召命に応えて立つ時
政所 邦明牧師
イザヤ書 第55章6-13節
マルコによる福音書 第1章16-20節
主題聖句:「イエスは『わたしについて来なさい。…』と言われた。二人はすぐに網を捨てて従った。」
マルコによる福音書第1章17、18節
ガリラヤ湖の岸辺において、ふたりの漁師シモンとアンデレとに「わたしについて来なさい」と主イエスは声をかけられます。二人は“すぐに”従いました。“すぐに”ということから「信仰とは何か」を考えさせられます。
“すぐに”とは二人には何の準備もなかったということでしょう。主イエスの後に従っていく時、仕事着のままで、まだ足は濡れ、雫が垂れていたかもしれません。何も持たないのです。まじめに働いてきた経験も誇りも知識も、主イエスが人間の救いのために準備なさったことに比べれば、何も役に立たちません。持っているものをかなぐり捨て、ただひたすらに主イエスの後にくっついてゆく、それが信仰なのです。

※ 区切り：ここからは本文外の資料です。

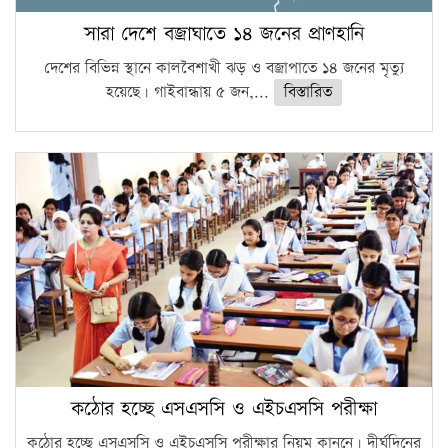
সারা দেশে বজ্রাঘাতে ১৪ জনের প্রাণহানি
দেশের বিভিন্ন স্থানে কালবৈশাখী ঝড় ও বজ্রাপাতে ১৪ জনের মৃত্যু
হয়েছে। গাইবান্ধায় ৫ জন,...
বিস্তারিত
কঠোর হচ্ছে এসএসসি ও এইচএসসি পরীক্ষা
কঠোর হচ্ছে এসএসসি ও এইচএসসি পরীক্ষার নিয়ম কানুনে। দীর্ঘদিনের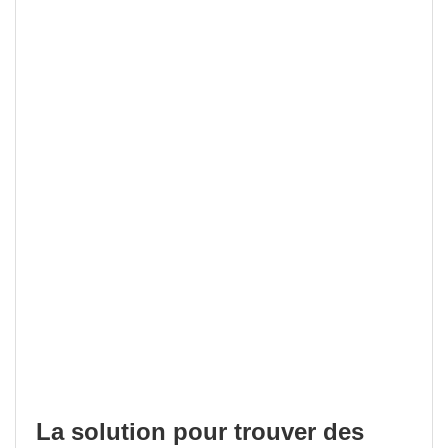
La solution pour trouver des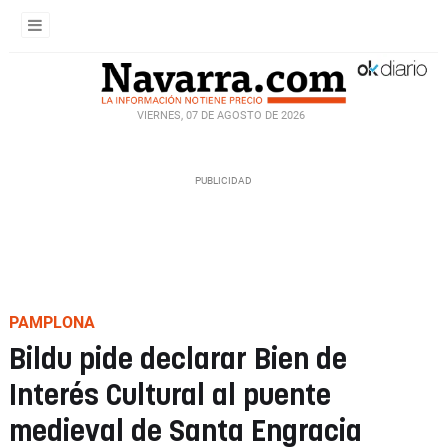
VIERNES, 07 DE AGOSTO DE 2026
PAMPLONA
Bildu pide declarar Bien de
Interés Cultural al puente
medieval de Santa Engracia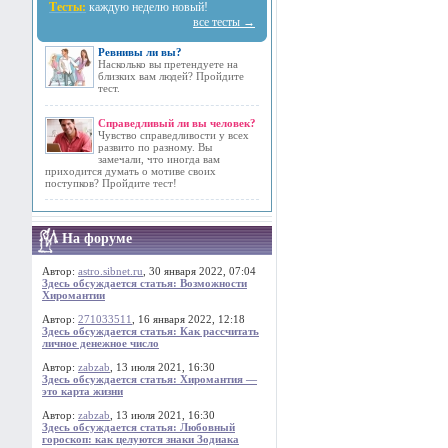
Тесты:
каждую неделю новый!
все тесты →
Ревнивы ли вы?
Насколько вы претендуете на
близких вам людей? Пройдите
тест.
Справедливый ли вы человек?
Чувство справедливости у всех
развито по разному. Вы
замечали, что иногда вам
приходится думать о мотиве своих
поступков? Пройдите тест!
На форуме
Автор:
astro.sibnet.ru
, 30 января 2022, 07:04
Здесь обсуждается статья: Возможности
Хиромантии
Автор:
271033511
, 16 января 2022, 12:18
Здесь обсуждается статья: Как рассчитать
личное денежное число
Автор:
zabzab
, 13 июля 2021, 16:30
Здесь обсуждается статья: Хиромантия —
это карта жизни
Автор:
zabzab
, 13 июля 2021, 16:30
Здесь обсуждается статья: Любовный
гороскоп: как целуются знаки Зодиака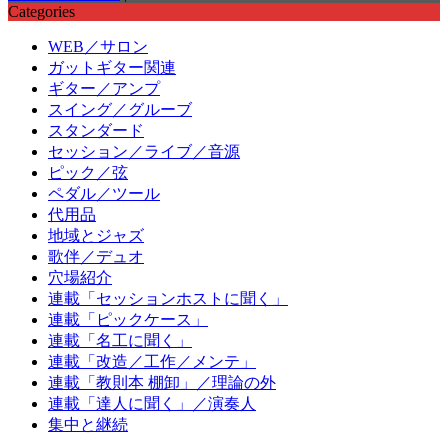
Categories
WEB／サロン
ガットギター関連
ギター／アンプ
スイング／グルーブ
スタンダード
セッション／ライブ／音源
ピック／弦
ペダル／ツール
代用品
地域とジャズ
歌伴／デュオ
穴場紹介
連載「セッションホストに聞く」
連載「ピックケース」
連載「名工に聞く」
連載「改造／工作／メンテ」
連載「教則本 棚卸」／理論の外
連載「達人に聞く」／演奏人
集中と継続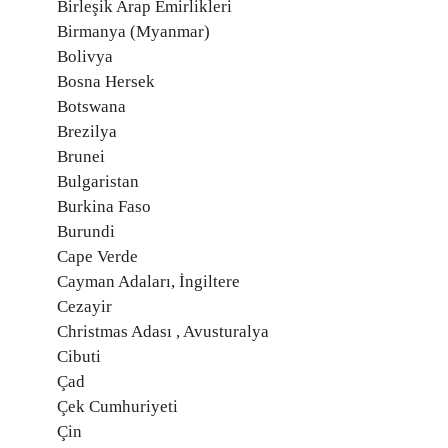
Birleşik Arap Emirlikleri
Birmanya (Myanmar)
Bolivya
Bosna Hersek
Botswana
Brezilya
Brunei
Bulgaristan
Burkina Faso
Burundi
Cape Verde
Cayman Adaları, İngiltere
Cezayir
Christmas Adası , Avusturalya
Cibuti
Çad
Çek Cumhuriyeti
Çin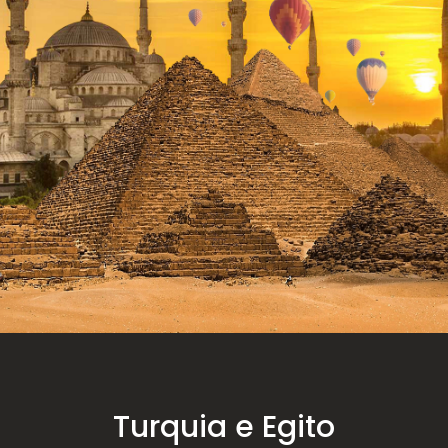
Turquia e Egito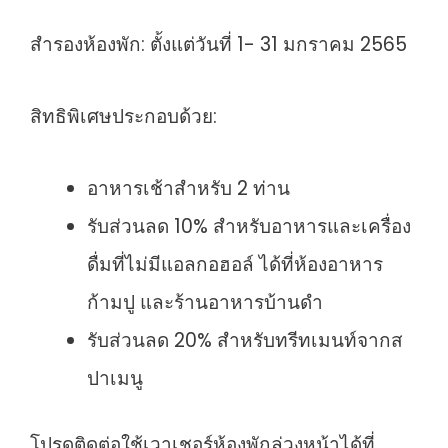
สำรองห้องพัก: ตั้งแต่วันที่ 1- 31 มกราคม 2565
สิทธิพิเศษประกอบด้วย:
อาหารเช้าสำหรับ 2 ท่าน
รับส่วนลด 10% สำหรับอาหารและเครื่อง
ดื่มที่ไม่มีแอลกอฮอล์ ได้ที่ห้องอาหาร
ก้ามปู และร้านอาหารบ้านดำ
รับส่วนลด 20% สำหรับทรีทเมนท์จากส
ปาเมนู
โปรดติดต่อใช้เวาเชอร์ห้องพักล่วงหน้าได้ที่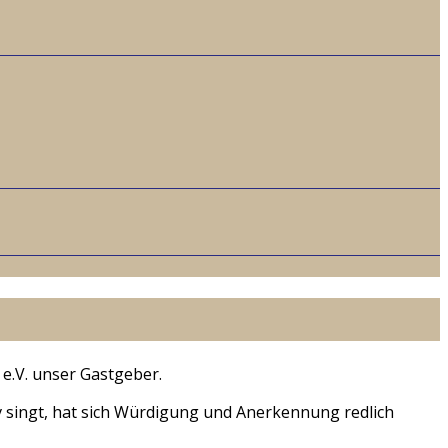
 e.V. unser Gastgeber.
v singt, hat sich Würdigung und Anerkennung redlich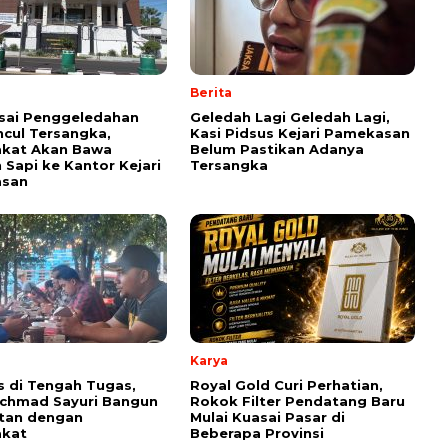
Berita
Usai Penggeledahan
Geledah Lagi Geledah Lagi,
cul Tersangka,
Kasi Pidsus Kejari Pamekasan
akat Akan Bawa
Belum Pastikan Adanya
 Sapi ke Kantor Kejari
Tersangka
san
Karya
 di Tengah Tugas,
Royal Gold Curi Perhatian,
Achmad Sayuri Bangun
Rokok Filter Pendatang Baru
tan dengan
Mulai Kuasai Pasar di
akat
Beberapa Provinsi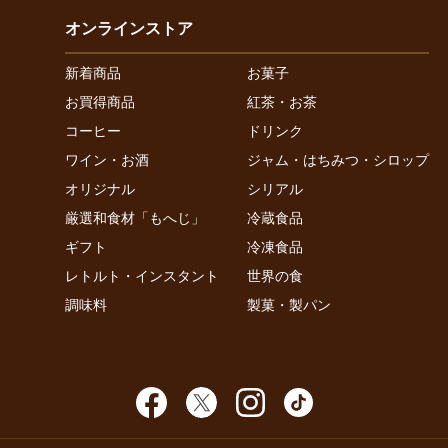
オンラインストア
新着商品
お菓子
お買得商品
紅茶・お茶
コーヒー
ドリンク
ワイン・お酒
ジャム・はちみつ・シロップ
オリジナル
シリアル
厳選和食材「もへじ」
冷蔵食品
ギフト
冷凍食品
レトルト・インスタント
世界の食
調味料
製菓・製パン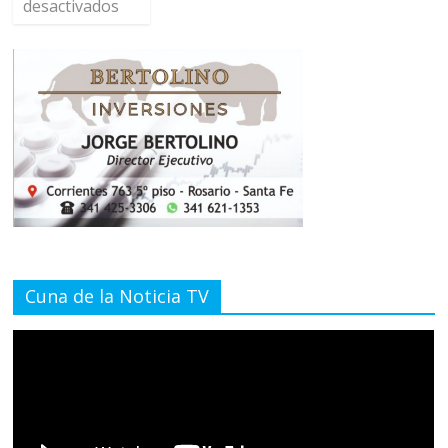
desactivados
Cuna de la Noticia TV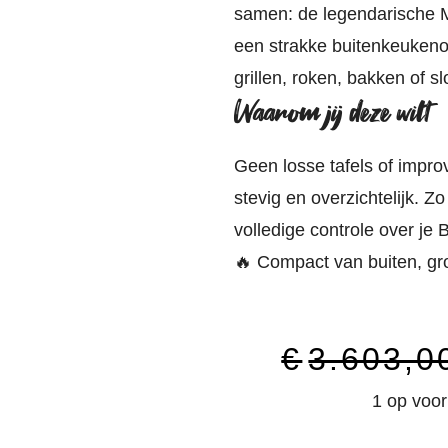
samen: de legendarische 
een strakke buitenkeukenops
grillen, roken, bakken of 
Waarom jij deze wilt
Geen losse tafels of improv
stevig en overzichtelijk. Z
volledige controle over je
🔥 Compact van buiten, gro
€
3.603,0
1 op voor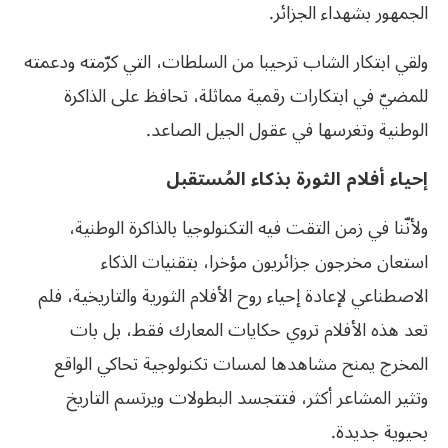
الجمهور بشهداء الجزائر.
ولقي ابتكار الشاب ترحيبا من السلطات، التي كرّمته ودعمته
للمضيّ في ابتكارات رقمية مماثلة، تحافظ على الذاكرة
الوطنية وتغرسها في عقول الجيل الصاعد.
إحياء أفلام الثورة بذكاء المُستقبل
ولأنّنا في زمن التقت فيه التكنولوجيا بالذاكرة الوطنية،
استعان مخرجون جزائريون مؤخرا، بتقنيات الذكاء
الاصطناعي لإعادة إحياء روح الأفلام الثورية والتاريخية، فلم
تعد هذه الأفلام تروي حكايات المعارك فقط، بل بات
المخرج يمنح مشاهدها لمسات تكنولوجية تحاكي الواقع
وتثير المشاعر أكثر، فتتجسد البطولات ويرتسم التاريخ
بحيوية جديدة.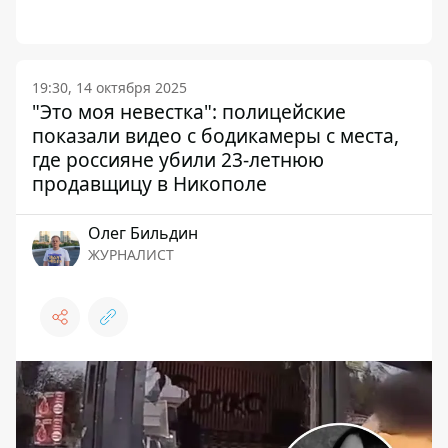
19:30, 14 октября 2025
"Это моя невестка": полицейские
показали видео с бодикамеры с места,
где россияне убили 23-летнюю
продавщицу в Никополе
Олег Бильдин
ЖУРНАЛИСТ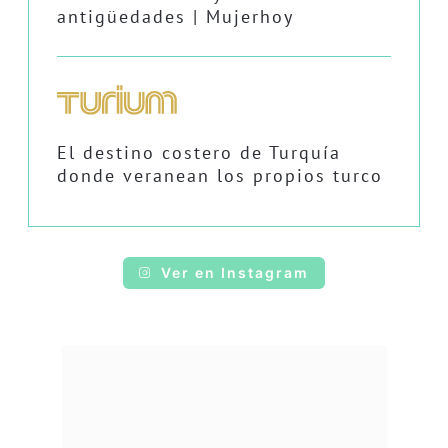
antigüedades | Mujerhoy
El destino costero de Turquía
donde veranean los propios turco
Ver en Instagram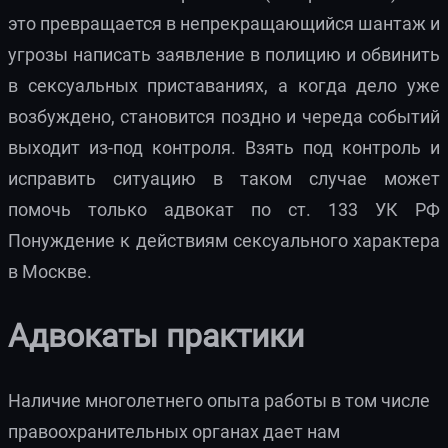
это превращается в непрекращающийся шантаж и
угрозы написать заявление в полицию и обвинить
в сексуальных приставаниях, а когда дело уже
возбуждено, становится поздно и череда событий
выходит из-под контроля. Взять под контроль и
исправить ситуацию в таком случае может
помочь только адвокат по ст. 133 УК РФ
Понуждение к действиям сексуального характера
в Москве.
Адвокаты практики
Наличие многолетнего опыта работы в том числе
правоохранительных органах дает нам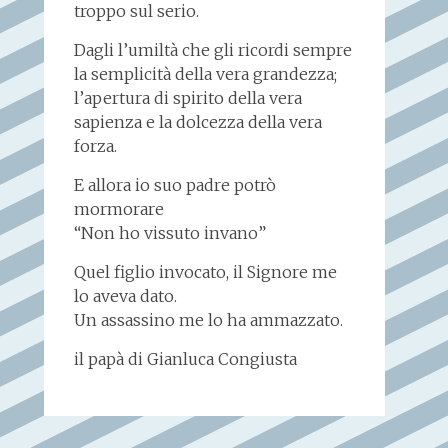
troppo sul serio.
Dagli l’umiltà che gli ricordi sempre
la semplicità della vera grandezza;
l’apertura di spirito della vera
sapienza e la dolcezza della vera
forza.
E allora io suo padre potrò
mormorare
“Non ho vissuto invano”
Quel figlio invocato, il Signore me
lo aveva dato.
Un assassino me lo ha ammazzato.
il papà di Gianluca Congiusta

神の子と呼ばれるにふさわしく内実が整い、合格点が出せるようになったら、信仰を持ったことになると考える人は多いでしょう。こちらの教会では初めて来た人にいきなり洗礼を勧めることはありません。受洗準備の期間のあることは確かです。しかし、時間の長さの問題でしょうか?長く通っておられても決心がつかないと言われる方もおられます。「自分のような未熟な者が信者になれば、神様にも、教会にも申し訳なくて…」とお考えになるようです。それではどの基準に達すれば「もう十分準備ができた」と言えるのでしょうか。いつまで待っても同じことではありませんか。“信仰の本質”は極めて単純明快です。「ついて来なさい」と命じられる主のお言葉に“すぐに”従うことだけなのです。こちら側に呼びかけていただく値打ちも資格もありません。呼びかけてくださる主にすべてがかかっているのです。